--- Texto apresentado ---
#####

De forma simples, La Niña é o resfriamento das águas do Pacífico, que tende a causar seca na Região Sul e excesso de chuvas no Nordeste. Já o El Niño é o aquecimento dessas mesmas águas, geralmente provocando o efeito inverso: mais chuvas no Sul e seca severa no Nordeste. Cada fenômeno exige um planejamento de safra completamente diferente para mitigar os riscos.
Se a previsão para a minha região é de seca por causa da La Niña, devo parar de adubar para não gastar dinheiro?
Não necessariamente parar, mas sim ajustar a estratégia. Em cenários de seca, a planta tem dificuldade em absorver nutrientes por falta de água no solo. Por isso, a recomendação é planejar a adubação com cautela, evitando aplicar grandes volumes de uma vez. O ideal é parcelar as aplicações, especialmente as de cobertura, aproveitando os poucos períodos de umidade para garantir a eficiência e não desperdiçar o fertilizante.

#####

--- Dados fornecidos ---
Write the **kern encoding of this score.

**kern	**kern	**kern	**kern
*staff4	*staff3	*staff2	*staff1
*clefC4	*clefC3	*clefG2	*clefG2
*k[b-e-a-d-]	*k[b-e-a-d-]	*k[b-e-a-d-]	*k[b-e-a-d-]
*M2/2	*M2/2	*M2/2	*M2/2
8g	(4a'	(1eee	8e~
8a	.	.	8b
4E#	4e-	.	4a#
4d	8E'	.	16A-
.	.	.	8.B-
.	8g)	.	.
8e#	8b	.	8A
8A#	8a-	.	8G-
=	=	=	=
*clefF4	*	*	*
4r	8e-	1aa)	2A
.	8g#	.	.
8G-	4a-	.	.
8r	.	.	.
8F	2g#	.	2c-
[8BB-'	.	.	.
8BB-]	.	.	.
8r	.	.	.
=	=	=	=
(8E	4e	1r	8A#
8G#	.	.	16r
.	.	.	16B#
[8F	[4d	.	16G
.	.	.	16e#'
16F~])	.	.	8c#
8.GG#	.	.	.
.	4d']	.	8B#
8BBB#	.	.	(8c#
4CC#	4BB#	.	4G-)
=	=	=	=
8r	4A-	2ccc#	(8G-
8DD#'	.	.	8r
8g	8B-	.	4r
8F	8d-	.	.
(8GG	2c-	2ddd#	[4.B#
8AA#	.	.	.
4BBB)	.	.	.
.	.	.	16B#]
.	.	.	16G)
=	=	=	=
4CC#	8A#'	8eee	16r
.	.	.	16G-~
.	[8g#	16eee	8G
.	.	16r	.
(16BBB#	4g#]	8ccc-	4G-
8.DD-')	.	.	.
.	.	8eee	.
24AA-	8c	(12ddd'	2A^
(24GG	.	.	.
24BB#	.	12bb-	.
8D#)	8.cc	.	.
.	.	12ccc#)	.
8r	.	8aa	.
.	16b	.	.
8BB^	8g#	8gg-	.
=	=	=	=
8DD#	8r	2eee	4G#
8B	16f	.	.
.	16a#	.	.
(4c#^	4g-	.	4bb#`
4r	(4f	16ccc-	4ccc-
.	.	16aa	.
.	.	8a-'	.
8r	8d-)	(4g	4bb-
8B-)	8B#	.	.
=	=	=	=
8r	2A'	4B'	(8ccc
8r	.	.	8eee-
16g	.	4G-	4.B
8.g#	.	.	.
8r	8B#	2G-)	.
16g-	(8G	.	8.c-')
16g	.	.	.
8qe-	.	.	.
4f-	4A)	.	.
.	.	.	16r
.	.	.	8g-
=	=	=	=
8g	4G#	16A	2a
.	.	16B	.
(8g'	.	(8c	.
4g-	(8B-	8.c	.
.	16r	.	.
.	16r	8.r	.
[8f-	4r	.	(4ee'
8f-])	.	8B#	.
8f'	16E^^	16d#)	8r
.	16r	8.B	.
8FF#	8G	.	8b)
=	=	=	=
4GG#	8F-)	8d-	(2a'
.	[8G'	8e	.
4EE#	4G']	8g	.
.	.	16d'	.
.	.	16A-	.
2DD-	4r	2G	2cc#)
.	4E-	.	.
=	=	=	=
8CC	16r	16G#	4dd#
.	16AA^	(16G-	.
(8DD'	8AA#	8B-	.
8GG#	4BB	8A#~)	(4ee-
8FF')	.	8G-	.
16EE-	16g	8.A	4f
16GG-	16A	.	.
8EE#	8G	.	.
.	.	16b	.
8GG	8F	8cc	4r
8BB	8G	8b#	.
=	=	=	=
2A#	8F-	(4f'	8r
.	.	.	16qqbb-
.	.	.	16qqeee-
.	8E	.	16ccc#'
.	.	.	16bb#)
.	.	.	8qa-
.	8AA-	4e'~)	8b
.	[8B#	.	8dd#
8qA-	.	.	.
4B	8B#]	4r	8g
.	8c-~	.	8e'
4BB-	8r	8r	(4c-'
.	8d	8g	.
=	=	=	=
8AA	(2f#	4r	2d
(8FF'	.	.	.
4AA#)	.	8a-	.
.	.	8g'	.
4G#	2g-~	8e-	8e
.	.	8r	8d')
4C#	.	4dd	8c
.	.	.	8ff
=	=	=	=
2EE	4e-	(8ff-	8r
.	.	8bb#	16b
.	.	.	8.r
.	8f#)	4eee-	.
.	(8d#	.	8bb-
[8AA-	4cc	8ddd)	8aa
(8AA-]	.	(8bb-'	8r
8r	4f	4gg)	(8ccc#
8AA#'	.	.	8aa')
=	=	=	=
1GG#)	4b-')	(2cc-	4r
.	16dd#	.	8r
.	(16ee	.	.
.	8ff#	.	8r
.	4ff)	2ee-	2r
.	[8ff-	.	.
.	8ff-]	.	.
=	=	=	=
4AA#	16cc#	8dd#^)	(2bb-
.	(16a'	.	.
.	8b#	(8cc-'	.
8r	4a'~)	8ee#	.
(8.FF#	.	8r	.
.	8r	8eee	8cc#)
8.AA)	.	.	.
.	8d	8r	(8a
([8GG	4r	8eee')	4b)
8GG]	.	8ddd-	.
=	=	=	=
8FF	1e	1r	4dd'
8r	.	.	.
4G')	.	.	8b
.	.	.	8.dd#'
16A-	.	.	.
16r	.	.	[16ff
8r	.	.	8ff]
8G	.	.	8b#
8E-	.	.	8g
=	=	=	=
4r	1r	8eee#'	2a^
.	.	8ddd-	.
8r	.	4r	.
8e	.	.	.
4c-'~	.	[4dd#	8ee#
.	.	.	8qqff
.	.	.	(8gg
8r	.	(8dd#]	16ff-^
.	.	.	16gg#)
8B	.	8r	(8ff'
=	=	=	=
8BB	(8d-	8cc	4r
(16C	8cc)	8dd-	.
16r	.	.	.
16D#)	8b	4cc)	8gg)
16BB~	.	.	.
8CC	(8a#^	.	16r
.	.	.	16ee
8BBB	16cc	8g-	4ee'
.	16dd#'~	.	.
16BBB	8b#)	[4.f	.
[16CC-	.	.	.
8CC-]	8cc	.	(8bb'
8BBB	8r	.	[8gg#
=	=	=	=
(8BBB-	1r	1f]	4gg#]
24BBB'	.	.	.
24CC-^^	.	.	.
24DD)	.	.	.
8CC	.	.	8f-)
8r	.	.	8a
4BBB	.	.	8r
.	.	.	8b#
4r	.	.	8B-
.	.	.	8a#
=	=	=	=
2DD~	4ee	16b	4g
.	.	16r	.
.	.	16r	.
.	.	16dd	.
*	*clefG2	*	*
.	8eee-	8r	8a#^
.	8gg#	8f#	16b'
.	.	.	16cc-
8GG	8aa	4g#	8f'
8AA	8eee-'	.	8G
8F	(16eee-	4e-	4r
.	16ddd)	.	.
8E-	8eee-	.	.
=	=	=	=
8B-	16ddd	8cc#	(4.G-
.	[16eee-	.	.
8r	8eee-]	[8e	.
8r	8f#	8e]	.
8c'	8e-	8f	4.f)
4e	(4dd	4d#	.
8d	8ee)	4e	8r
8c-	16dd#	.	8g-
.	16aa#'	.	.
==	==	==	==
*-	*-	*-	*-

#####

--- Tarefas do exercício ---
(a) Responda às perguntas abaixo com base no texto sobre La Niña e El Niño:
(i) O que a La Niña tende a causar na Região Sul?
(ii) Que efeito o El Niño geralmente provoca no Nordeste?
(iii) Em cenários de seca, por que a planta tem dificuldade em absorver nutrientes?
(b) Repita, por favor, o trecho do texto sobre La Niña e El Niño que vai de "De forma simples, La" até "não gastar dinheiro?", sem alterar nada.

--- Respostas por tarefa ---
(a)
(i) Seca.
(ii) Seca severa.
(iii) Por falta de água no solo.

(b)
De forma simples, La Niña é o resfriamento das águas do Pacífico, que tende a causar seca na Região Sul e excesso de chuvas no Nordeste. Já o El Niño é o aquecimento dessas mesmas águas, geralmente provocando o efeito inverso: mais chuvas no Sul e seca severa no Nordeste. Cada fenômeno exige um planejamento de safra completamente diferente para mitigar os riscos.
Se a previsão para a minha região é de seca por causa da La Niña, devo parar de adubar para não gastar dinheiro?